The input »
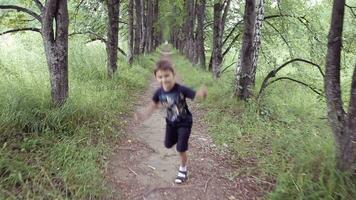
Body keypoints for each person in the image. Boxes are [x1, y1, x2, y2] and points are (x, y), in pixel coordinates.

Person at [134, 58, 207, 184]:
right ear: (156, 78)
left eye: (167, 75)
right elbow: (152, 106)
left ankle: (183, 169)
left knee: (181, 148)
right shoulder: (159, 93)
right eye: (160, 77)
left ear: (173, 75)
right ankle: (179, 141)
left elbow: (196, 95)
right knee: (168, 144)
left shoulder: (181, 89)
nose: (164, 79)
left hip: (185, 122)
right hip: (171, 123)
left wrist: (202, 93)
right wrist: (143, 115)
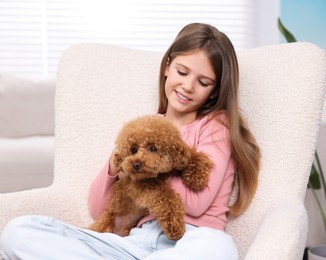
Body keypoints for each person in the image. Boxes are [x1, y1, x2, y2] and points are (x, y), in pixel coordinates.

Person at [0, 22, 260, 260]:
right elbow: (98, 207)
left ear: (214, 90)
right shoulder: (142, 130)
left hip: (192, 240)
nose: (188, 86)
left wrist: (149, 168)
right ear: (168, 66)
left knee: (219, 250)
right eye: (182, 71)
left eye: (203, 82)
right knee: (18, 231)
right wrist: (114, 168)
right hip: (134, 244)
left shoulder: (216, 126)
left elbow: (196, 202)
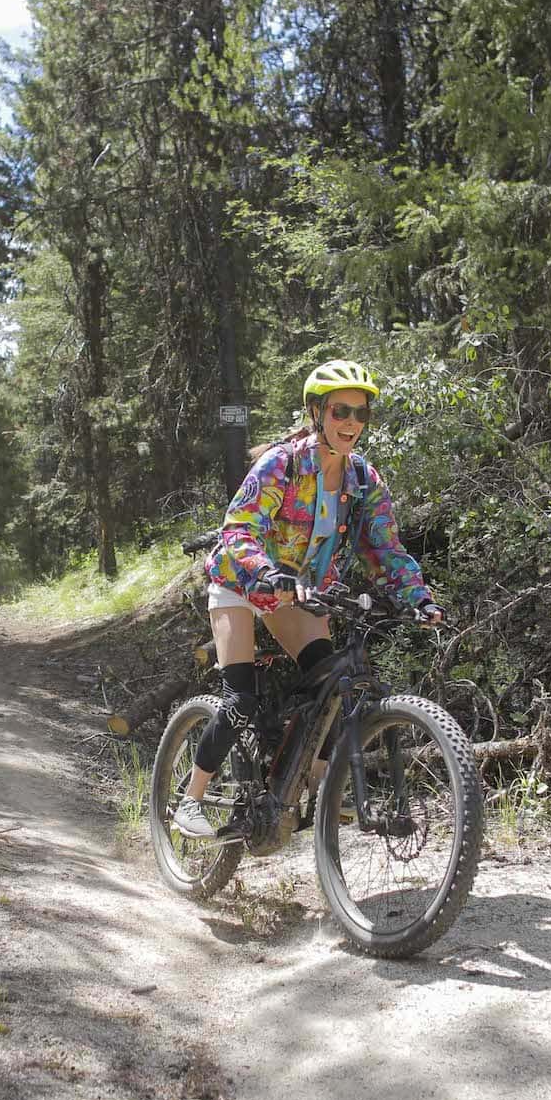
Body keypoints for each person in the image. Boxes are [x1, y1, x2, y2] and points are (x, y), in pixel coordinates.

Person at [173, 360, 444, 839]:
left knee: (334, 689)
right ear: (317, 412)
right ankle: (191, 799)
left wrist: (417, 597)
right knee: (239, 700)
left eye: (361, 415)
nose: (352, 423)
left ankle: (314, 796)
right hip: (243, 582)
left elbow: (384, 547)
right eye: (341, 411)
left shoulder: (363, 479)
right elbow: (240, 531)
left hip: (300, 592)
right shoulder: (283, 463)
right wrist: (267, 570)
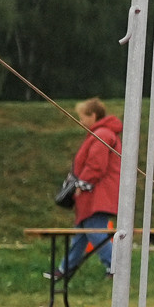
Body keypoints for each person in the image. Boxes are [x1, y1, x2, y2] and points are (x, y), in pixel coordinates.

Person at [47, 99, 122, 283]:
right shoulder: (101, 134)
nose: (81, 123)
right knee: (81, 234)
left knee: (94, 231)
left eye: (83, 118)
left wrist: (81, 184)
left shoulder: (102, 134)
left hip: (97, 194)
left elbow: (96, 165)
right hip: (96, 194)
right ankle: (64, 270)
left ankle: (116, 268)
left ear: (93, 116)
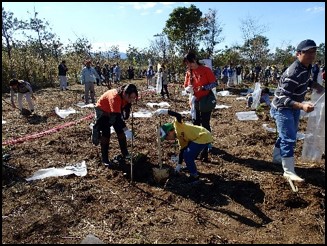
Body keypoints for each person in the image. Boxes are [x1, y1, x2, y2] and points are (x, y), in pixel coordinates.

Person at [270, 39, 325, 182]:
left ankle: (277, 158)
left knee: (288, 134)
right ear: (298, 53)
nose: (311, 55)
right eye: (307, 52)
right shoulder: (292, 72)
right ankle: (288, 171)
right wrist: (302, 106)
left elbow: (306, 81)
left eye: (313, 52)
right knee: (289, 137)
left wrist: (316, 86)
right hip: (283, 108)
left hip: (293, 106)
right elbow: (282, 97)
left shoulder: (307, 67)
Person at [153, 109, 213, 182]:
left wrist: (165, 111)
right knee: (186, 153)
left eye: (166, 137)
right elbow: (182, 150)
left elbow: (178, 115)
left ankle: (194, 175)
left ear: (170, 131)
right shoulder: (179, 139)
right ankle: (190, 167)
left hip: (202, 135)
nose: (167, 139)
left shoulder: (177, 125)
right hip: (198, 138)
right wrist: (178, 166)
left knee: (188, 155)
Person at [91, 84, 138, 167]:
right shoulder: (115, 97)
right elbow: (117, 118)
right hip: (103, 110)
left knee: (120, 130)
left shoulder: (125, 97)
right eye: (130, 98)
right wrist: (126, 130)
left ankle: (125, 153)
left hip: (113, 111)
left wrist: (124, 129)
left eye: (133, 98)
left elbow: (120, 117)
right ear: (125, 94)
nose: (131, 100)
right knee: (106, 132)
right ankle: (105, 159)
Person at [183, 52, 217, 162]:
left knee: (205, 123)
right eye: (187, 64)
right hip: (194, 101)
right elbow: (185, 86)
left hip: (205, 100)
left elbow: (214, 83)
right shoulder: (189, 72)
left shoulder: (206, 70)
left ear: (195, 60)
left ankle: (206, 148)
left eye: (190, 63)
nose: (189, 66)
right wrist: (188, 89)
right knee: (195, 124)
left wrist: (203, 87)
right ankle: (197, 147)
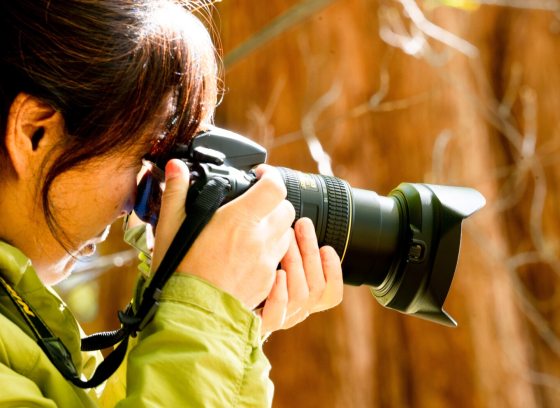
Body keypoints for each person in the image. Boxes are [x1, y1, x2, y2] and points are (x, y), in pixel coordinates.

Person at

What you need to do »
Within the data, tally each line containing the string "nose". Answer with the number by itself.

Response to this task »
8